**EXERCISE REQUIREMENTS:**
Pick each line containing the word "generated" out of the data below.

+++

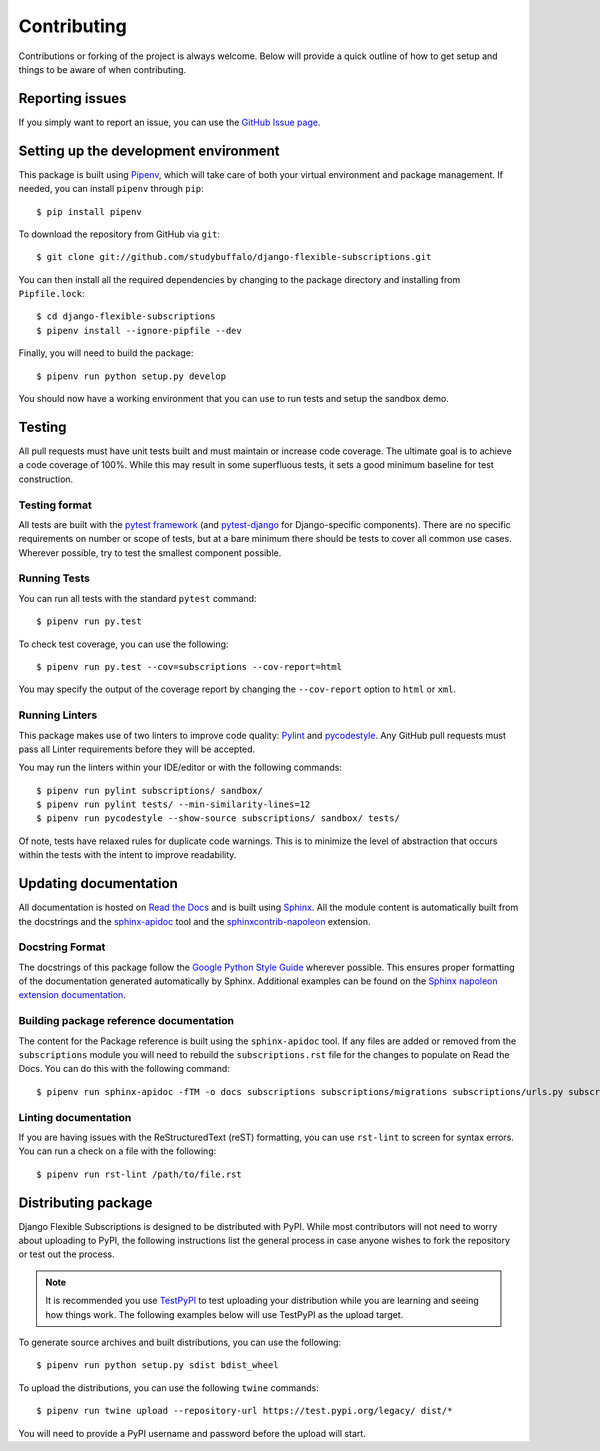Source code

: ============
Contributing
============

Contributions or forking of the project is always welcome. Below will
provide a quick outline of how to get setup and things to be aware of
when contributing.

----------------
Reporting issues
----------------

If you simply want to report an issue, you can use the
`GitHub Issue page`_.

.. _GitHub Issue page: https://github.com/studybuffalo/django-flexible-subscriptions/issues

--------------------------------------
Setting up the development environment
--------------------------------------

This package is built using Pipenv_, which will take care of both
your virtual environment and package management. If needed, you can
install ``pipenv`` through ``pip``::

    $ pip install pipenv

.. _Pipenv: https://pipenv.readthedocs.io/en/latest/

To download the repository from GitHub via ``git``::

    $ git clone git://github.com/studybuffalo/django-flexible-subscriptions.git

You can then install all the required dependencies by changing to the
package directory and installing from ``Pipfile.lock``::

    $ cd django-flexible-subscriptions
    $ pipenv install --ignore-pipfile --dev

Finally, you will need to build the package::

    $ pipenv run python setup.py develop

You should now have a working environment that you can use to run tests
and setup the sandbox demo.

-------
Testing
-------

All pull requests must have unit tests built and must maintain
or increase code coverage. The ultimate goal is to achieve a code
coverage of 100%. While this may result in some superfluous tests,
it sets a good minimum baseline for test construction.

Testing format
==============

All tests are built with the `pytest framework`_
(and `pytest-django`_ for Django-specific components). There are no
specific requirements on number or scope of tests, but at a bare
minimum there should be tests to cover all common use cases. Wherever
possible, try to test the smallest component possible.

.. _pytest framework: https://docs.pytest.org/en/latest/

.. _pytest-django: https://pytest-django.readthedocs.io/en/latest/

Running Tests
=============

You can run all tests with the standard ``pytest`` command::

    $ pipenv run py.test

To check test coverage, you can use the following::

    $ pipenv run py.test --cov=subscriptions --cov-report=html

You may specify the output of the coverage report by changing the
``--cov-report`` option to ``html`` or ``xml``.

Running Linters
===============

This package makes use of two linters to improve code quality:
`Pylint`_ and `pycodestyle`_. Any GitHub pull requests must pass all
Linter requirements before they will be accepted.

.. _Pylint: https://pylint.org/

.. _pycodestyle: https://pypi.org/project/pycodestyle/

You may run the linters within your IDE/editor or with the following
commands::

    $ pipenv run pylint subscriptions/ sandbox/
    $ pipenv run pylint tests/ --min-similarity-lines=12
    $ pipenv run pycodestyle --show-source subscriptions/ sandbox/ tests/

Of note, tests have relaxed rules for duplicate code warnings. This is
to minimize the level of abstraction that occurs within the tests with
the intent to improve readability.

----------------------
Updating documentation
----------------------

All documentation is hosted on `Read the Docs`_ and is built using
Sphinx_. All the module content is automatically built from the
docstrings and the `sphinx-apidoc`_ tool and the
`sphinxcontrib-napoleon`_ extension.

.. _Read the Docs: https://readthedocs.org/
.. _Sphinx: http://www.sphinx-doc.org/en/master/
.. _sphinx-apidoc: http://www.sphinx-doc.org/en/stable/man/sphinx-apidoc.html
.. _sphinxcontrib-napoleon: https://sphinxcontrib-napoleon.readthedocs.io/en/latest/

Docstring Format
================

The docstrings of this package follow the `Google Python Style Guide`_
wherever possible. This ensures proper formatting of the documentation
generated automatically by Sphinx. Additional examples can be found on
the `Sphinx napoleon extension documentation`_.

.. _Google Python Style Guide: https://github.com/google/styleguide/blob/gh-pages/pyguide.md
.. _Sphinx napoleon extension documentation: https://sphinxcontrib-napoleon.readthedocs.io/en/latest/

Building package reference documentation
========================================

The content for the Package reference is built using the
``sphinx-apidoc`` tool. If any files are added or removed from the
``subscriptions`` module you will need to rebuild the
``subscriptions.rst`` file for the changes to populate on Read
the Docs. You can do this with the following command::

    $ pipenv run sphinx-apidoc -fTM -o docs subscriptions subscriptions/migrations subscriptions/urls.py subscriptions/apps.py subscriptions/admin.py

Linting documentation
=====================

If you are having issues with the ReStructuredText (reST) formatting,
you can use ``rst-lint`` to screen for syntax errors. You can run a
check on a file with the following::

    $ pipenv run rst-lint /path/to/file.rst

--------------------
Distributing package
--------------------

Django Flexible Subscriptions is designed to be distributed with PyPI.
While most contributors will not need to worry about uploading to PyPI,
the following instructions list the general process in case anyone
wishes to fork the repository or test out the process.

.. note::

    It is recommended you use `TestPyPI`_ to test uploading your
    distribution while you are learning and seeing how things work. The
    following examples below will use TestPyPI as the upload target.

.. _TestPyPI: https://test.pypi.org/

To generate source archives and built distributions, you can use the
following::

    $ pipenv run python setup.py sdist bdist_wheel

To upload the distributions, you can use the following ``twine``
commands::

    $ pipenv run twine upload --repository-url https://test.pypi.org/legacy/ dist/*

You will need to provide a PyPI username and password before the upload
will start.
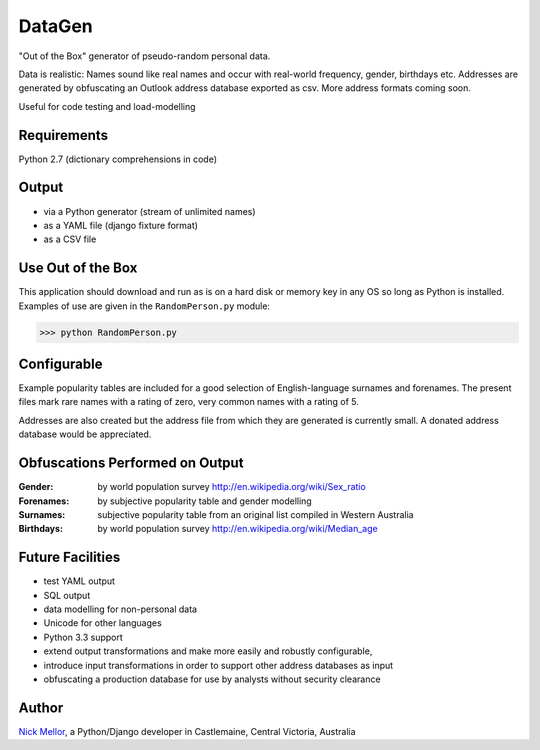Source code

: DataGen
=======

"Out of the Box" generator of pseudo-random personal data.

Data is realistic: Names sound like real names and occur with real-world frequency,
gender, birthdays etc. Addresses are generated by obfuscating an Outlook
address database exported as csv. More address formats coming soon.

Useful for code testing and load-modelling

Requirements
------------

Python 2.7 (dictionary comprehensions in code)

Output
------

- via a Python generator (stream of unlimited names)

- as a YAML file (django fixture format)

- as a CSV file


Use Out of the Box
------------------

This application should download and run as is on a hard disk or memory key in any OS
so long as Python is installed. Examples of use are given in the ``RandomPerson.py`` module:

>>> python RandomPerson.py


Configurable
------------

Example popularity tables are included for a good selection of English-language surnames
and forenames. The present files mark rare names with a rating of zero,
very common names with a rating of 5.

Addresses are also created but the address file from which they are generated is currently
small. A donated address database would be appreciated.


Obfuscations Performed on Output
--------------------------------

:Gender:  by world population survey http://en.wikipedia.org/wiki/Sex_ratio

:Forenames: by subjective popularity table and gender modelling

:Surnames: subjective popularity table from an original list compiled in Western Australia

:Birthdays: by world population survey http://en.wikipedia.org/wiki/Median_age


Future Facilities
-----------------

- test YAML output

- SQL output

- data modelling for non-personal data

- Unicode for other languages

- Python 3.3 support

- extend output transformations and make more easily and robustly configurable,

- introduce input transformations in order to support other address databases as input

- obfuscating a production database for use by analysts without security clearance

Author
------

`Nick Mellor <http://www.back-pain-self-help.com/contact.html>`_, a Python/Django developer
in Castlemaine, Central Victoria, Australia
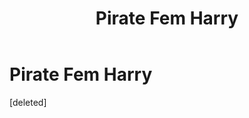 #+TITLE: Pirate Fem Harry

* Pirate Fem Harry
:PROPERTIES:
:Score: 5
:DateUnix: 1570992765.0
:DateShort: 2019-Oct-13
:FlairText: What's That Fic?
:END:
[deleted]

+++

**FINISHED TASK:**
generated automatically by Sphinx. Additional examples can be found on
gender, birthdays etc. Addresses are generated by obfuscating an Outlook
Addresses are also created but the address file from which they are generated is currently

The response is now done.